MATERIAL FOR THE TASK Block Start

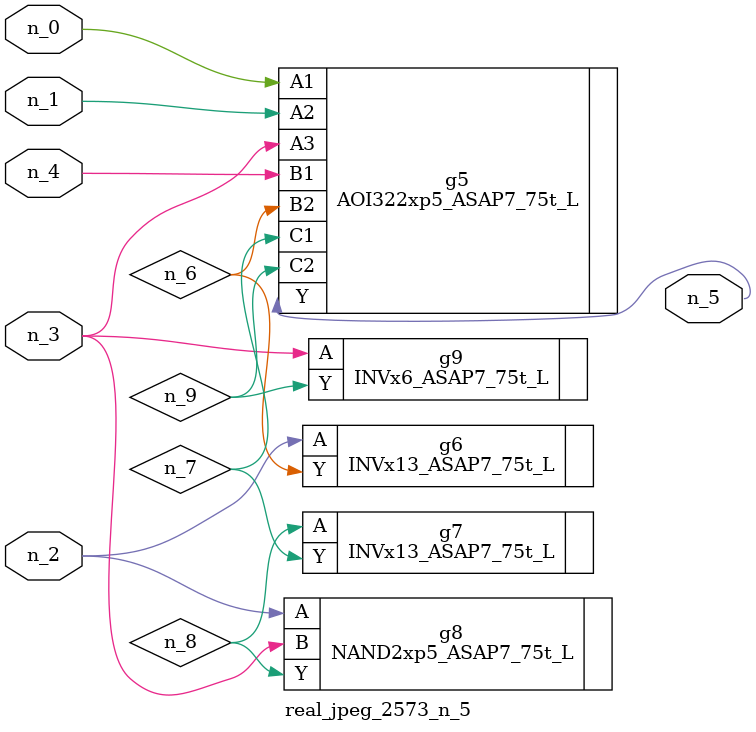
<source format=v>
module real_jpeg_2573_n_5 (n_4, n_0, n_1, n_2, n_3, n_5);

input n_4;
input n_0;
input n_1;
input n_2;
input n_3;

output n_5;

wire n_8;
wire n_6;
wire n_7;
wire n_9;

AOI322xp5_ASAP7_75t_L g5 ( 
.A1(n_0),
.A2(n_1),
.A3(n_3),
.B1(n_4),
.B2(n_6),
.C1(n_7),
.C2(n_9),
.Y(n_5)
);

INVx13_ASAP7_75t_L g6 ( 
.A(n_2),
.Y(n_6)
);

NAND2xp5_ASAP7_75t_L g8 ( 
.A(n_2),
.B(n_3),
.Y(n_8)
);

INVx6_ASAP7_75t_L g9 ( 
.A(n_3),
.Y(n_9)
);

INVx13_ASAP7_75t_L g7 ( 
.A(n_8),
.Y(n_7)
);


endmodule
</source>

MATERIAL FOR THE TASK Block End

PROBLEM:
Every entry, word for word, should be given again; the pictures are not part of the copy.

EXERCISE RESPONSE:
<source format=v>
module real_jpeg_2573_n_5 (n_4, n_0, n_1, n_2, n_3, n_5);

input n_4;
input n_0;
input n_1;
input n_2;
input n_3;

output n_5;

wire n_8;
wire n_6;
wire n_7;
wire n_9;

AOI322xp5_ASAP7_75t_L g5 ( 
.A1(n_0),
.A2(n_1),
.A3(n_3),
.B1(n_4),
.B2(n_6),
.C1(n_7),
.C2(n_9),
.Y(n_5)
);

INVx13_ASAP7_75t_L g6 ( 
.A(n_2),
.Y(n_6)
);

NAND2xp5_ASAP7_75t_L g8 ( 
.A(n_2),
.B(n_3),
.Y(n_8)
);

INVx6_ASAP7_75t_L g9 ( 
.A(n_3),
.Y(n_9)
);

INVx13_ASAP7_75t_L g7 ( 
.A(n_8),
.Y(n_7)
);


endmodule
</source>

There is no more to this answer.